Samstag, 14. Dezember 2019

Rohstoffsuche am Meeresboden Deutschland steckt Claims im Indischen Ozean ab

Rohstofferkundung im Indischen Ozean: Suche nach wertvollen Mineralien

Bergbau auf dem Meeresgrund: Nach Informationen des "Spiegel" will Deutschland im Indischen Ozean nach wertvollen Mineralien suchen. Es soll sich um die metallreichsten Felder handeln, die je entdeckt wurden.

Hannover - Deutschland steckt neue Claims am Grund der Weltmeere ab. Nach Informationen des "Spiegel" will die Bundesanstalt für Geowissenschaften und Rohstoffe (BGR) mit Sitz in Hannover den Meeresboden im Indischen Ozean südöstlich von Madagaskar nach wertvollen Mineralien in einer Tiefe von etwa 3000 Metern absuchen.

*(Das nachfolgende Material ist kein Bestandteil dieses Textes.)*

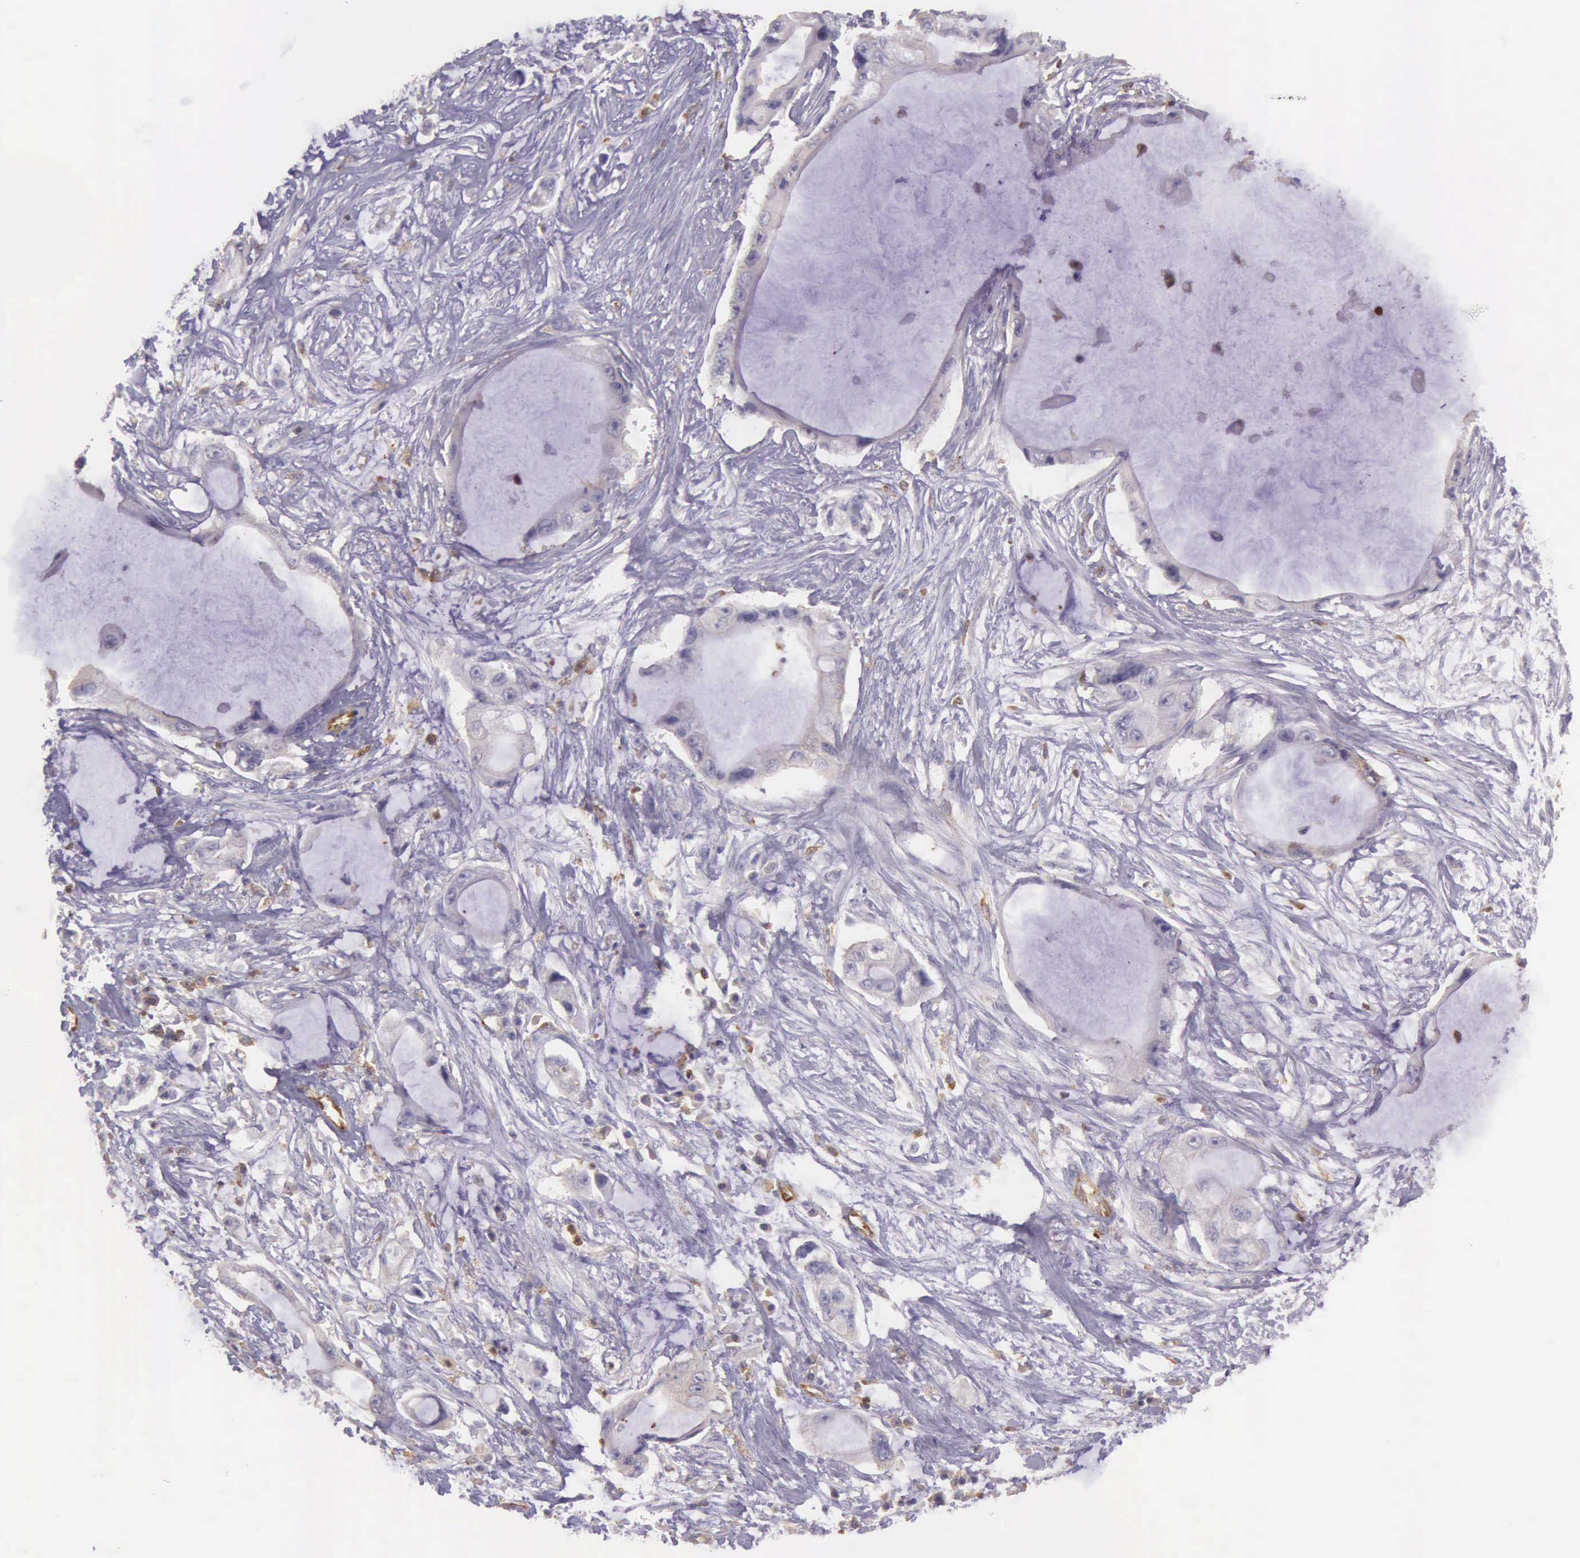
{"staining": {"intensity": "negative", "quantity": "none", "location": "none"}, "tissue": "pancreatic cancer", "cell_type": "Tumor cells", "image_type": "cancer", "snomed": [{"axis": "morphology", "description": "Adenocarcinoma, NOS"}, {"axis": "topography", "description": "Pancreas"}, {"axis": "topography", "description": "Stomach, upper"}], "caption": "Tumor cells are negative for protein expression in human pancreatic adenocarcinoma.", "gene": "ARHGAP4", "patient": {"sex": "male", "age": 77}}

Die Genehmigung zur Exploration von Metallvorkommen wurde am 21. Juli von der Internationalen Meeresbodenbehörde (ISA) mit Sitz in Jamaika erteilt. In dem betreffenden Gebiet "haben einige Felder einen Kupfergehalt von 24 Prozent, das sind damit die höchsten Metallanreicherungen, die bisher vom Meeresboden bekannt sind", sagt Ulrich Schwarz-Schampera von der BGR.

Erzlager unter heißen Quellen vermutet

"Wir werden ein 10.000 Quadratkilometer großes Gebiet im Indischen Ozean erkunden, fünf Tagesreisen südöstlich von Madagaskar", sagt Schwarz-Schampera: "In etwa 3000 Meter Tiefe existieren dort sogenannte Schwarze Raucher. Aus diesen teils 400 Grad heißen Vulkanquellen am Meeresgrund treten schwarze Wolken aus Mineralien aus, die auf verborgene Erzlager hinweisen können."

Bereits im Jahr 2006 bekam Deutschland eine ähnliche Lizenz zur Erkundung eines Areals im Pazifik südlich von Hawaii. Umweltschützer warnen, der unterseeische Bergbau könnte die verletzlichen Biotope am Meeresgrund gefährden. Das federführende Bundeswirtschaftsministerium verspricht jedoch "umfangreiche Untersuchungen und Schutzmaßnahmen zum Erhalt der marinen Umwelt".

Auch Russland, China, Indien und Südkorea verfügen über Explorationslizenzen. Sie gelten jeweils für 15 Jahre und könnten danach in Abbaulizenzen münden.